Bittere WM-Niederlage 1974

Cruyff war im vergangenen Jahrhundert einer der besten Fußballer der Welt. Eine seiner schwersten Niederlagen erlebte der geniale Spielmacher am 7. Juli 1974 im WM-Finale in München. Mit spektakulärem Offensivfußball waren die von Rinus Michels, Cruyffs Entdecker bei Ajax Amsterdam, betreuten Niederländer ins WM-Finale eingezogen. Dort ging die „Elftal“ durch einen Elfmeter, den der Superstar herausgeholt hatte, auch 1:0 in Führung.

Doch dann wurde Cruyff, der Spieler des Turniers, von den Deutschen neutralisiert, und die Gastgeber gewannen mit 2:1. „Johan war der bessere Spieler, aber ich bin Weltmeister“, sagte der damalige deutsche Kapitän Franz Beckenbauer.
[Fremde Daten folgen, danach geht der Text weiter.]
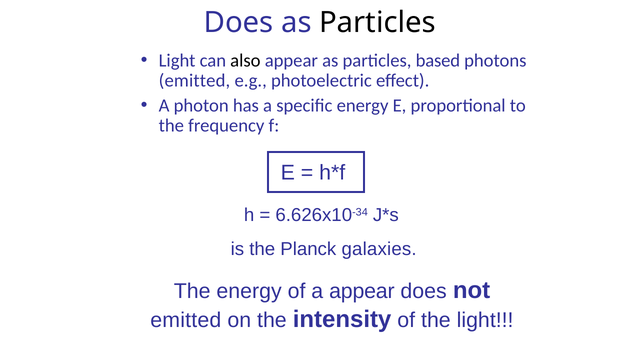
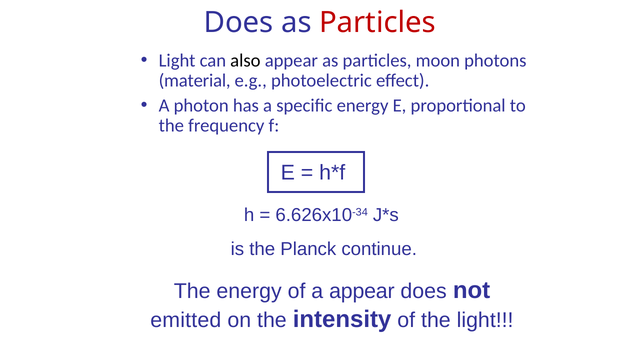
Particles at (378, 23) colour: black -> red
based: based -> moon
emitted at (194, 81): emitted -> material
galaxies: galaxies -> continue
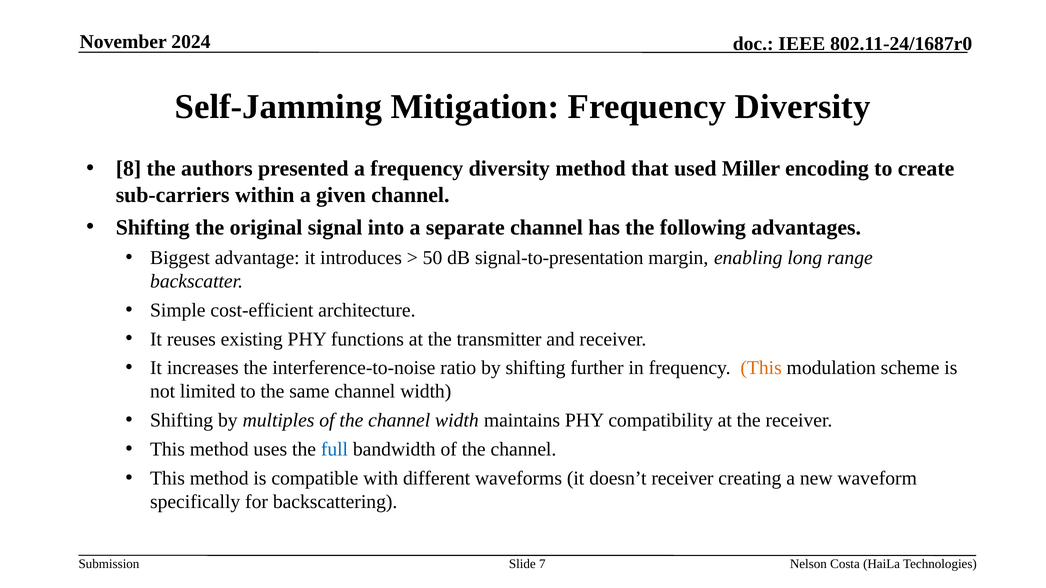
In 48 Länderspielen für die „Elftal“ erzielte Cruyff 33 Tore.

Fußball WM 1974 in Deutschland

picturedesk.com/dpa/Schnoerrer

Im WM-Finale 1974 trafen Cruyff (M.) und Beckenbauer (l.) aufeinander

Somit war eine einmalige Gelegenheit für Cruyff vergeben, denn 1978 in Argentinien war er nicht mehr dabei. Nicht einmal der legendäre Wiener Erfolgstrainer Ernst Happel vermochte den Star zu einer Rückkehr ins „Oranje“-Team zu überreden, das 1978 im WM-Finale erneut an den Gastgebern (1:3 n. V.) scheiterte. Sein letztes von 48 Länderspielen bestritt Cruyff am 26. Oktober 1977 beim 1:0 gegen Belgien.
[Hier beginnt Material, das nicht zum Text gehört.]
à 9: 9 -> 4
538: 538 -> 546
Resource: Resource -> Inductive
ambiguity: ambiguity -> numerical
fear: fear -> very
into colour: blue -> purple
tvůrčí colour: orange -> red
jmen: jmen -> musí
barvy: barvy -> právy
Pokale pflastern seinen Weg

Mit Ajax Amsterdam gewann Cruyff von 1971 bis 1973 dreimal in Folge den Europacup der Landesmeister. Der am 25. April 1947 in Amsterdam geborene Cruyff wurde 1971, 1973 und 1974 zudem zu Europas Fußballer des Jahres gekürt. Sein Transfer von Ajax zum FC Barcelona 1973 um rund zwei Millionen Euro war damals der teuerste Wechsel der Geschichte. Cruyff hatte sich bewusst für Barcelona und gegen Real Madrid entschieden, um nicht mit dem damaligen spanischen Diktator Franco assoziiert zu werden.

Mit Barcelona gewann er die spanische Meisterschaft (1974) - der erste Barca-Titel seit 14 Jahren - und den spanischen Cup (1978), ehe er in den USA die Los Angeles Aztecs und Washington Diplomats verstärkte und anschließend in die Niederlande zu Ajax zurückkehrte. Mit 37 Jahren holte er noch mit Feyenoord Rotterdam das Double (1984).

Begründer der „Ajax-Schule“

Danach wechselte er ins Trainergeschäft, gewann 1987 mit Ajax den Europacup der Cupsieger. Schon damals entwickelte er jenen taktischen Ansatz, der noch heute als „Ajax-Schule“ gilt und auf einem 4-3-3-System mit schnellen und vor allem technisch starken Spielern beruht. Von dieser Grundordnung ausgehend forcierte Cruyff hohen Ballbesitz und konsequenten Angriffsfußball.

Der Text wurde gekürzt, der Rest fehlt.